Es un hombre de los de antes, hecho a sí mismo, humilde y sin enemigos.
Es mi pareja de mus. Y mi padre.
Hace algún tiempo pasó por una partida de esas en que las cartas vienen mal dadas. Un diagnóstico que nadie quiere recibir que, aunque tratable y con curación, es malo al fin y al cabo. Así que quise acompañarle en ese momento. Para eso están las parejas de mus, ¿no?
Aguantó el envite como suele, prudente, de una pieza y sin revelar su jugada.
Cuando lleva buenos naipes, aparece un brillo casi imperceptible en sus ojos que yo sé ver, al igual que a él le basta una simple mirada para leer los míos.
No solemos usar señas. Por algo es mi padre.
Esta vez no vi el brillo en sus ojos. Sin pensarlo demasiado, rechazó el envite.
«En esta vuelta no se salen, aita. Y yo llevo pares. En la siguiente eres mano y vendrán mejor dadas.
«Estamos a falta de dos piedras, así que pilla juego y déjame ver ese brillo fugaz....
(...)
Sólo a un maestro se le puede ocurrir esa jugada.
A falta de 2 piedras, y de mano. Mus visto, un caballo, pero evitas el descarte con elegancia, obligando a los contrarios a arriesgar sin saber en qué estás pensando exactamente.
Con pares de cincos y punto. Con un par.
Repitiendo aquella jugada que ya nos hizo campeones una vez, ¿recuerdas?
No hay juego. Ordago al punto y nos salimos. Los contrarios quedan mudos. Muerte dulce.

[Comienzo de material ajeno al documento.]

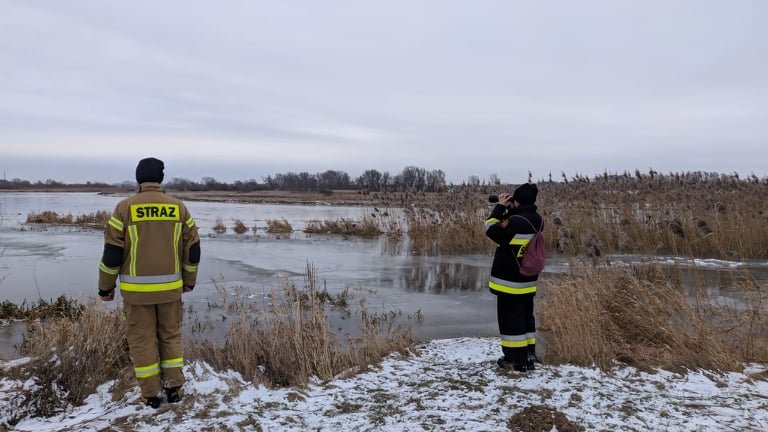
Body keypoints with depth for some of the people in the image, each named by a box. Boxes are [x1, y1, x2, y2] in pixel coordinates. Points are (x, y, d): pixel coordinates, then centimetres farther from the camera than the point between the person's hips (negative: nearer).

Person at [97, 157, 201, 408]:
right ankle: (173, 388, 19)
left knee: (142, 339, 10)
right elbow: (193, 249, 3)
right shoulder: (178, 207, 0)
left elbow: (112, 252, -7)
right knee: (171, 335, 17)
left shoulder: (125, 208, -8)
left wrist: (106, 286, 6)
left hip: (137, 288, -2)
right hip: (170, 287, 2)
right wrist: (189, 280, 16)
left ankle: (151, 394, 17)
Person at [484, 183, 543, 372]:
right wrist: (509, 210, 6)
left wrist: (500, 207, -6)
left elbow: (492, 230, -12)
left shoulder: (515, 221, -23)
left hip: (510, 281, -8)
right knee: (526, 317, 18)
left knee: (511, 318, 2)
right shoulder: (537, 220, 3)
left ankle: (518, 360, 8)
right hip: (528, 280, 8)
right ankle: (529, 355, 25)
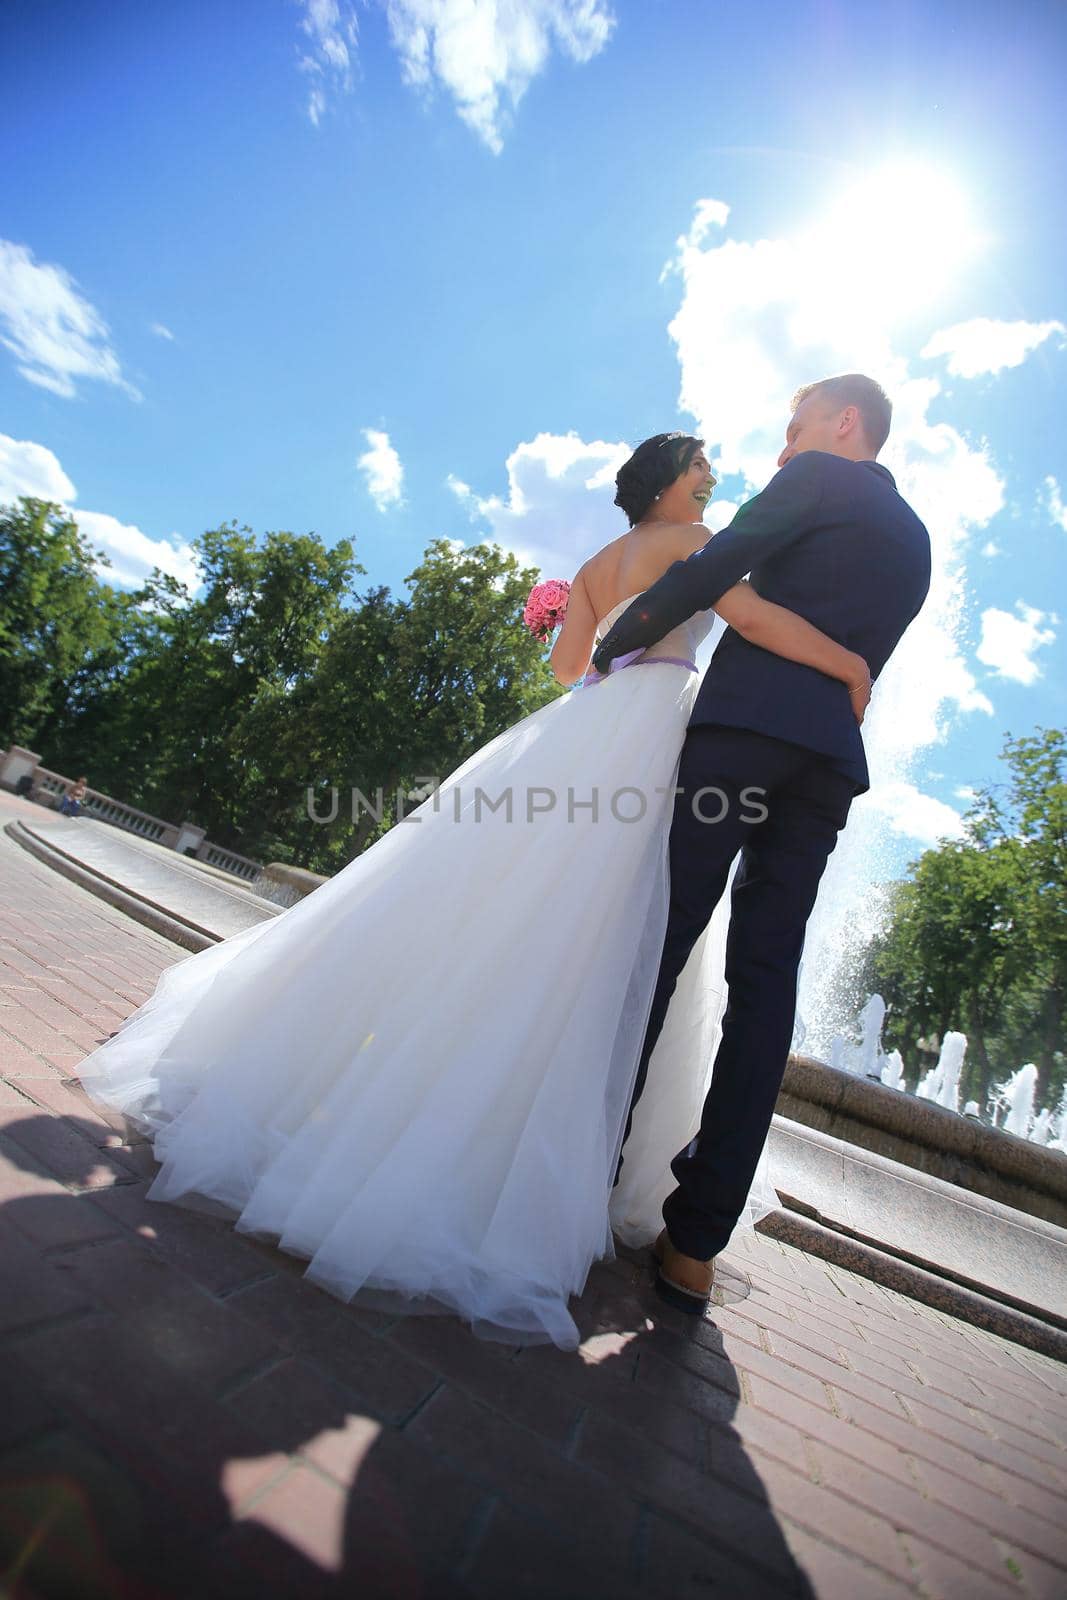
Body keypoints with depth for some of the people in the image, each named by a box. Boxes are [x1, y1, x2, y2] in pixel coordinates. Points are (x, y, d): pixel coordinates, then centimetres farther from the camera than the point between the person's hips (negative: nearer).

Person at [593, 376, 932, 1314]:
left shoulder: (819, 479, 10)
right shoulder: (916, 541, 31)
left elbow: (715, 566, -5)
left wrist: (614, 648, 3)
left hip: (745, 725, -6)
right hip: (831, 757, 7)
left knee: (661, 942, -5)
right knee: (765, 980, 0)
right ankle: (696, 1244, 4)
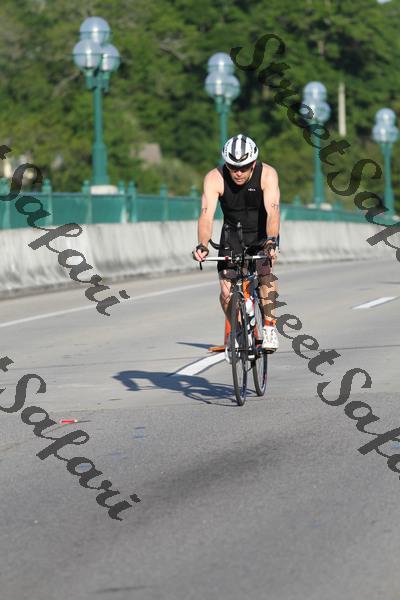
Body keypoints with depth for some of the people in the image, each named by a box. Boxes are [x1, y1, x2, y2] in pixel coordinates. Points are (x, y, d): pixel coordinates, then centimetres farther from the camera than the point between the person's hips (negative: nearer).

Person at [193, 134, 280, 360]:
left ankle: (270, 325, -17)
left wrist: (272, 241, -55)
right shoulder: (215, 178, -23)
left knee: (266, 271, -29)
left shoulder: (267, 174, -26)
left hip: (262, 233, -1)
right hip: (233, 233, 1)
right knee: (227, 290, -11)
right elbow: (207, 214, -33)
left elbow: (272, 211, -38)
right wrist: (203, 245, -50)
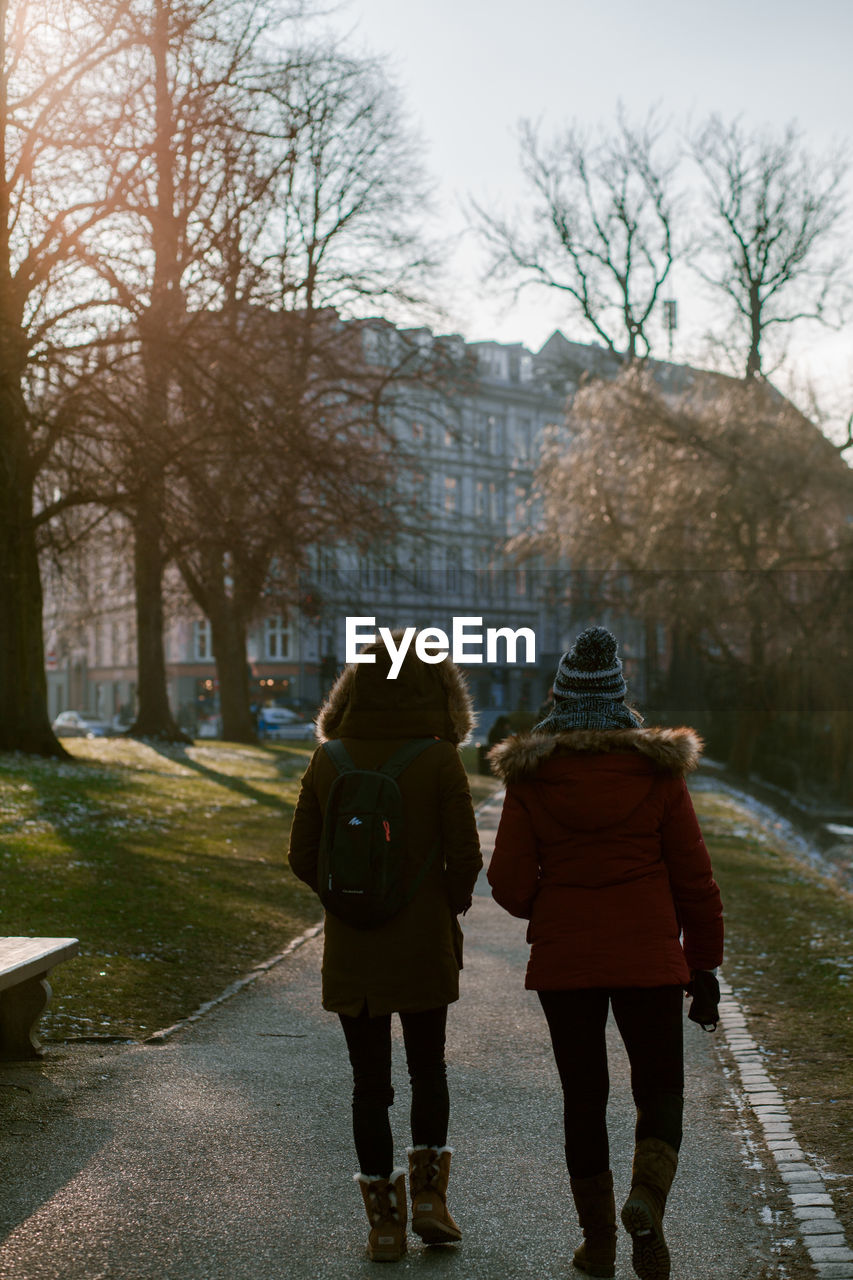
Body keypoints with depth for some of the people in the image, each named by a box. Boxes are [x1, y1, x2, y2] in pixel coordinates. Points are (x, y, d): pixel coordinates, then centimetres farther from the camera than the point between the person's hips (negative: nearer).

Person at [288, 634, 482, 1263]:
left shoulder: (329, 761, -2)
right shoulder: (440, 760, -10)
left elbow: (304, 857, 1)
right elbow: (465, 858, -10)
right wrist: (448, 909, 9)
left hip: (351, 951, 2)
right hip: (424, 947, -1)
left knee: (370, 1082, 10)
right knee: (428, 1070, 18)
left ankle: (385, 1221, 14)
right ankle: (429, 1193, 10)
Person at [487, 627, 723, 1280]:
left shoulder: (529, 778, -5)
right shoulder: (658, 769, -4)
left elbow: (510, 887, -5)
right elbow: (695, 878, -2)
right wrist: (705, 967, 7)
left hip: (563, 959, 1)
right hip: (648, 957, -1)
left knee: (584, 1098, 13)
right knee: (660, 1090, 12)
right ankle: (647, 1200, -13)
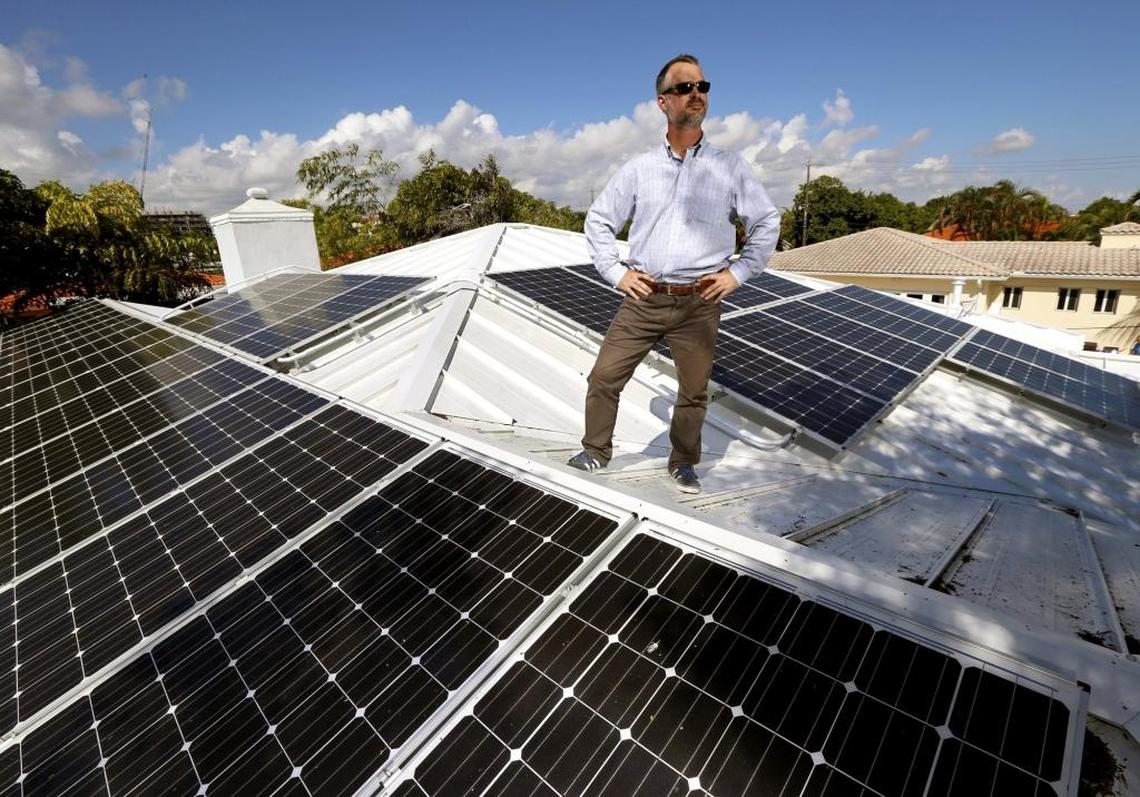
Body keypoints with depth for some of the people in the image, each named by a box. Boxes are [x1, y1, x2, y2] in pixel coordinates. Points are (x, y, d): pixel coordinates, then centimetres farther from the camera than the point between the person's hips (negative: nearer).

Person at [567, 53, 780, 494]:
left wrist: (738, 272, 1)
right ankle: (595, 452, 19)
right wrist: (615, 272, 2)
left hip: (699, 304, 0)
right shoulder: (639, 168, 6)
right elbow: (598, 219, 12)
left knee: (693, 392, 9)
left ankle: (683, 464, 30)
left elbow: (767, 222, 11)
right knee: (603, 378, 0)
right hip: (643, 299, 1)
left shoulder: (729, 167, 5)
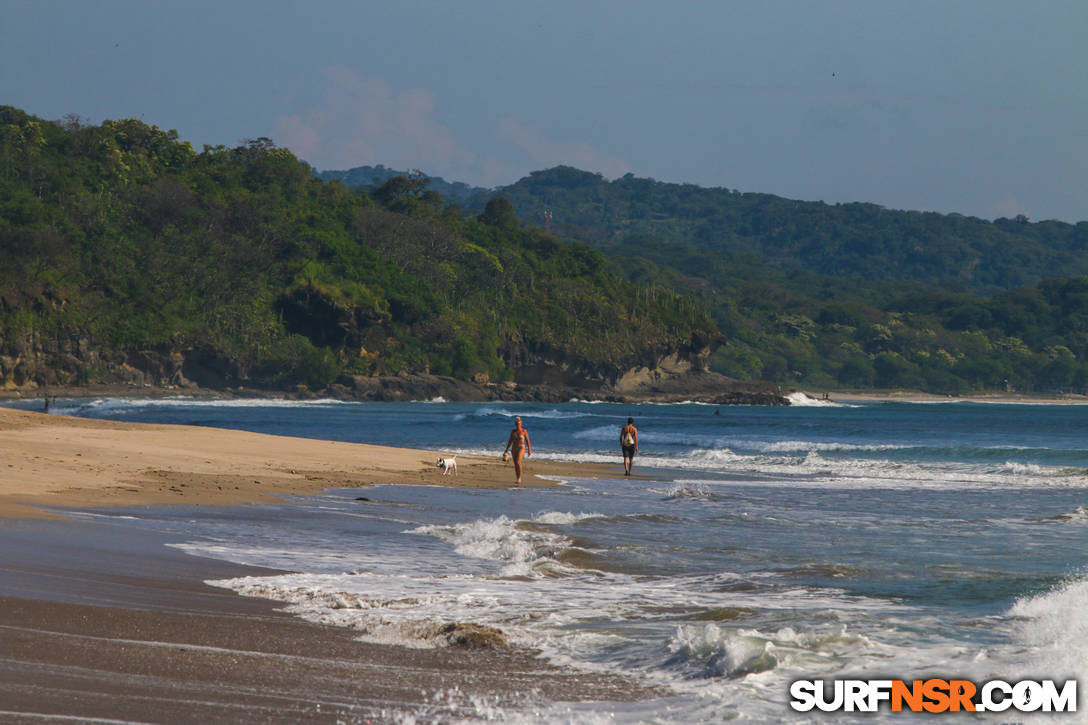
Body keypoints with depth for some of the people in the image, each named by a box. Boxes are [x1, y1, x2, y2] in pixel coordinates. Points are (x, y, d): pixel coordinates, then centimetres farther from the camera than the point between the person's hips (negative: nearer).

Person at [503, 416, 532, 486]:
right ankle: (518, 480, 14)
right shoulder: (513, 431, 8)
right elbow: (510, 441, 12)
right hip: (514, 448, 5)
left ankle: (519, 478, -17)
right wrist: (506, 450, 8)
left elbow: (527, 441, -1)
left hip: (521, 448, -5)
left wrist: (529, 450, -5)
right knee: (515, 464, 5)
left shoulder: (524, 431, -2)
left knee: (518, 462, -23)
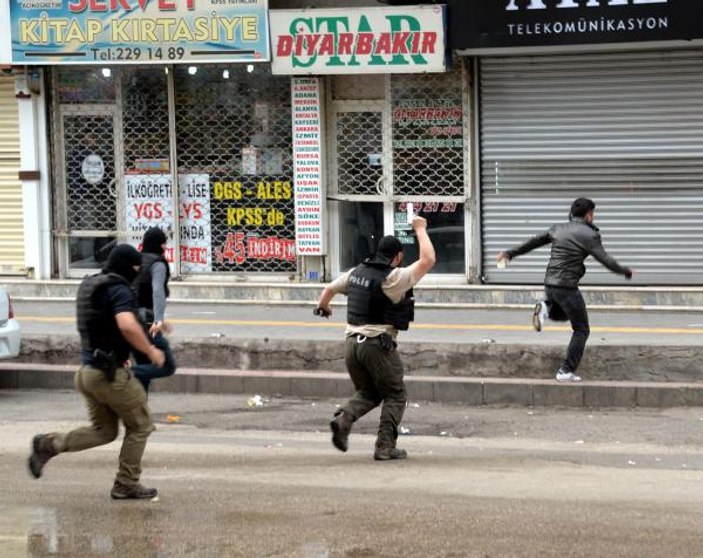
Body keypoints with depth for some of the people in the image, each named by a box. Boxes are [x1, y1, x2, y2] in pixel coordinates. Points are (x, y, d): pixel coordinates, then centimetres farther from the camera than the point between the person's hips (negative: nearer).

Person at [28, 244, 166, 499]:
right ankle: (126, 485, 12)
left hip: (88, 370, 9)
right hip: (110, 373, -8)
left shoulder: (89, 285, 13)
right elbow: (127, 326, -33)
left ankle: (49, 444, 1)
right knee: (140, 426, 9)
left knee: (103, 431, 18)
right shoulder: (119, 289, -16)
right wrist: (151, 351, -20)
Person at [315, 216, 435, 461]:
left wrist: (322, 306, 45)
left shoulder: (357, 272, 9)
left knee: (368, 392, 20)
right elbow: (428, 260, -13)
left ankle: (344, 418, -8)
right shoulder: (394, 278, -12)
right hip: (379, 344, -6)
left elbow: (330, 288, 23)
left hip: (353, 341, 6)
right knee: (395, 396, 8)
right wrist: (420, 229, -1)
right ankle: (385, 447, -1)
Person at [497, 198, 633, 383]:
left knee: (562, 315, 35)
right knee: (581, 331, 7)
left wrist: (510, 254, 28)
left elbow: (534, 242, 18)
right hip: (567, 287, -6)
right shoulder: (589, 234, -8)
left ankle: (546, 308, 2)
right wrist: (625, 271, 6)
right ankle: (566, 372, 0)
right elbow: (606, 260, -10)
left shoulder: (559, 229, 11)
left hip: (549, 284, 7)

Tiro mis cartas sin descubrirlas, pero quiero que sepas que llevaba gallegos, aunque imagino que lo intuiste.
Nunca estuviste solo. Pero, a fin de cuentas, era tu juego. Hablabas tú y ganaste, como casi siempre que arriesgas en una jugada caprichosa, de esas que tanto te gustan.
Para estas cornadas que te da la vida, te sacaste de la manga tu mejor verónica.